The fight to stop the Southlands from being developed continues for a local group, which had a new colourful map produced to show the area's ecological importance.
The British Columbia Ecological Agricultural Trust Society (BCEATS) recently commissioned Briony Penn, a naturalist, environmentalist, artist and map maker, to create an artistic map of the Southlands and Boundary Bay.
"I just wanted something out there so that the community would have another vision of the Southlands that wasn't just development," said BCEATS director Peter Cummings. "I wanted it to be a-political and help this amazing scientific information to get out to the public."
Cummings said several environmental groups, such as the Wilderness Committee, OWL, the Pacific Parklands Foundation and others, have endorsed the map.
"As the Boundary Bay map illustrates, the value of an area like this goes well beyond its use as a port and a place for people to live. It's an important stopover and habitat for numerous birds.
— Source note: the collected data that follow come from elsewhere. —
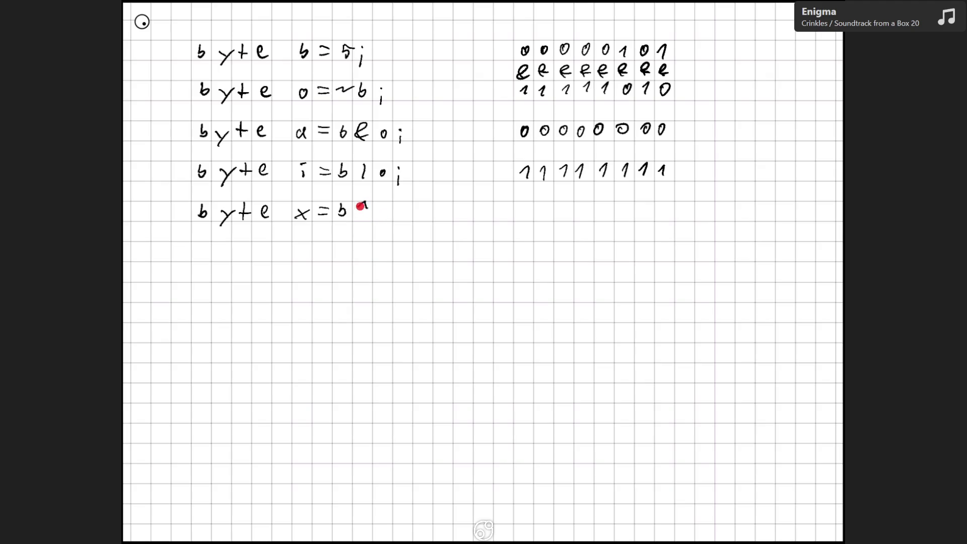
- Complete 'byte x = b^0;' and write its result row of eight 1s
left_click(383, 214)
left_click_drag(385, 212, 399, 226)
left_click(401, 210)
left_click_drag(524, 212, 529, 215)
left_click_drag(539, 212, 641, 211)
mouse_move(653, 203)
left_mouse_down()
mouse_move(664, 197)
mouse_move(661, 211)
left_mouse_up()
It also offers places for many other plants and animals to live," said Denise Coutts, executive director of Pacific Parklands Foundation, which is working on having the map available for download on its website.
"Its fields, forests, bogs and marshes are also part of a network of green spaces that provides many natural benefits to the people of the Lower Mainland and beyond."
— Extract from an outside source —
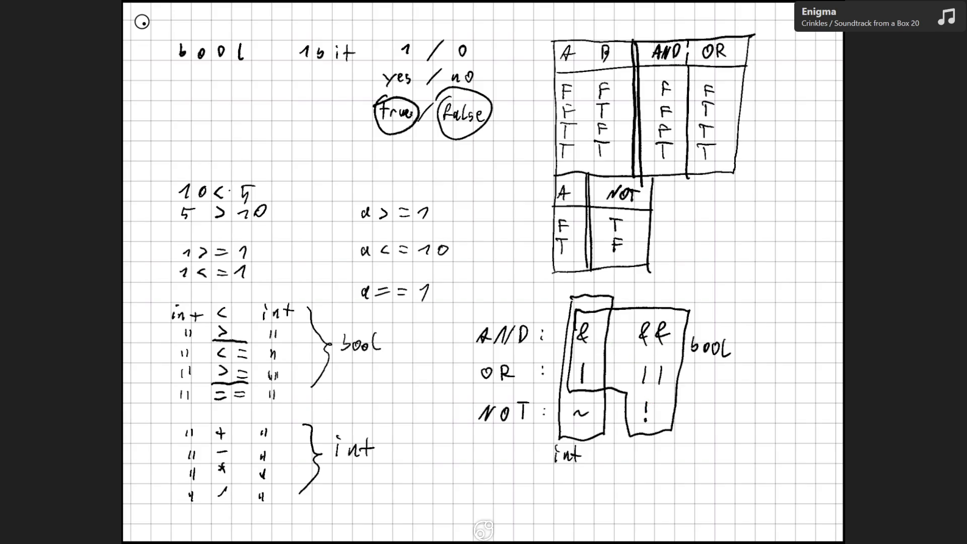
- Back on page 6, start writing 'if (a >= 1' under the declarations, undoing a stray stroke
key("Page_Up")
Coutts said, according to a study by the David Suzuki Foundation and the Pacific Parklands Foundation, benefits provided by all of the Lower Mainland's green spaces and wetlands - such as filtering air and water, combating climate change by absorbing and storing carbon dioxide, and protection from storms and floods - are worth about $5.4 billion a year.
Pitching a $5-million cash offer and $200 million in tax credits to the Century Group, which owns the controversial Southlands property, BCEATS says it hopes company president Sean Hodgins will take advantage of Environment Canada's Ecological Gifts Program, instead of trying to develop the Southlands.
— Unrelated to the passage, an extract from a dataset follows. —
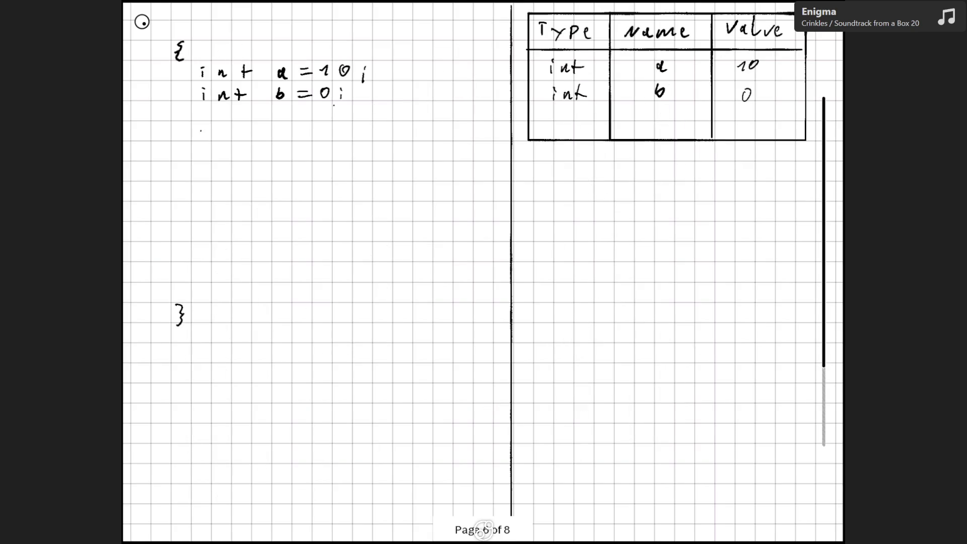
left_click_drag(207, 124, 197, 142)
Hodgins earlier dismissed the offer as a publicity stunt.
Delta council officially received Century Group's application to amend the Official Community Plan (OCP) for the 500-plus acre Southlands property this fall and approved a lengthy public consultation process.
The process will start early in 2012 with a series of public information meetings before council considers preliminary approval of the application. If given that approval, the applica-tion would then be subject to its first public hearing.
If approved, the next hurdle would be an actual development application.
The Century Group wants to develop 950 housing units on 20 per cent of the property and give the municipality the remaining 80 per cent, primarily for small-scale farming and public uses.
The housing would be built on the areas with the poorest soil quality, said Hodgins, while measures would be undertaken to improve the agricultural capability of the rest of the site.